Each individual decision may be justified, but the all-encompassing result feels wrong. Professionalization feels like a loss of autonomy and thus meaning. Granted, it hits harder for straight white males, because previously marginalized populations have had less personal sovereignty to lose. But every life deserves autonomy and meaning. MAGA voters saw, earlier than I did, how society was going in the wrong direction.
It's been a tough week in my community, as in many around the country. The Forest Service, one of our biggest and most dependable employers, has experienced mass firings. Amid the chaos and fear, good information is scarce. How many? What functions? Prevention? Who will fight the fires?
Fire science has made remarkable progress in the last 30 years. I fear that simultaneous research funding cuts will imperil its ability to continue making progress in the face of climate change. But more deeply, I fear that the nation is collectively having a crisis like my town had in that gymnasium.
These uncertain times aren’t really about budgets or ideologies or inflation or disparities in wealth or capitalists’ greed. We’re grappling with a world that requires professionalization, and thus gives most of us nothing to do in a crisis. That’s wrong! Let’s do something! Let’s tear it down.
In that gymnasium 25 years ago, I wrestled my way to an appreciation that even the grunts—especially the grunts—are experts. K— and I might be useless, but not because we were crippled or sick. Instead because even a task as sweaty as firefighting required expertise, and our expertise lay elsewhere.
This week, as trail crews, weed crews, and front-line workers in non-forestry occupations got fired from their federal jobs, I felt for them. Not only because they’re human beings who deserved better. Also because they’re trained, skilled, dedicated heroes whose work is required by today’s complex society.
The firings seem to have happened without a plan, without an anchor in either operational realities or political history. And I wonder: Who will fight the fires?
David and Lee, thanks for the thoughtful comments. I don't disagree, but I worry that it's not a productive direction. I wrote this story in part to explore the idea that voters were rational and wise. If you want to make money in business, you have to embrace some form of "the customer is always right"; to attract voters, Democrats need to believe that the voters are right, rather than easily manipulated by evil propaganda. I found that sense of rightness in my own tendencies toward anti-professionalism; I explored a potential solution in the form of insisting that *everybody* has a realm in which they have something to offer.

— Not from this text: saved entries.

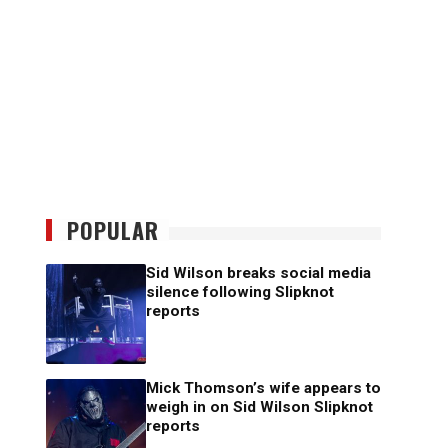
POPULAR
Sid Wilson breaks social media
silence following Slipknot
reports
Mick Thomson’s wife appears to
weigh in on Sid Wilson Slipknot
reports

The local trails group met last night, in part to talk about how to respond to the firings. Do we organize lots of volunteer days to maintain Forest Service trails (if USFS would even let us), participating in our community by performing these essential now-eliminated functions? Or is that playing into the oligarchs' dastardly plan? The room was split. Which is to say, each of us in the room wanted to argue both sides of that question. I don't know who everyone in that room voted for, but I like to imagine that at least one of them was MAGA, having voted against professionalization and now puzzling over the consequences of how to dismantle it.
As alluded to by other comments, many MAGA voters are anti-professional, anti-education, anti-intellectualism and anti-science not because they understand those things are the roots of the problem. They aren’t. MAGA voters see those things as roots of the problem because Republicans, always defending the oligarchs and oligarch-wannabes, have been misleading and distracting Americans for decades. Distracting Americans from the real problems. Reaganomics, racism, misogyny, income inequality and neoliberalism. Effective propaganda campaigns, a willingness to blatantly lie, talk radio, Fox News, Citizens United and corporate media have been effective tools for Republicans. A generally timid Democratic Party has also been culpable. Regardless, things are going to burn, literally and figuratively.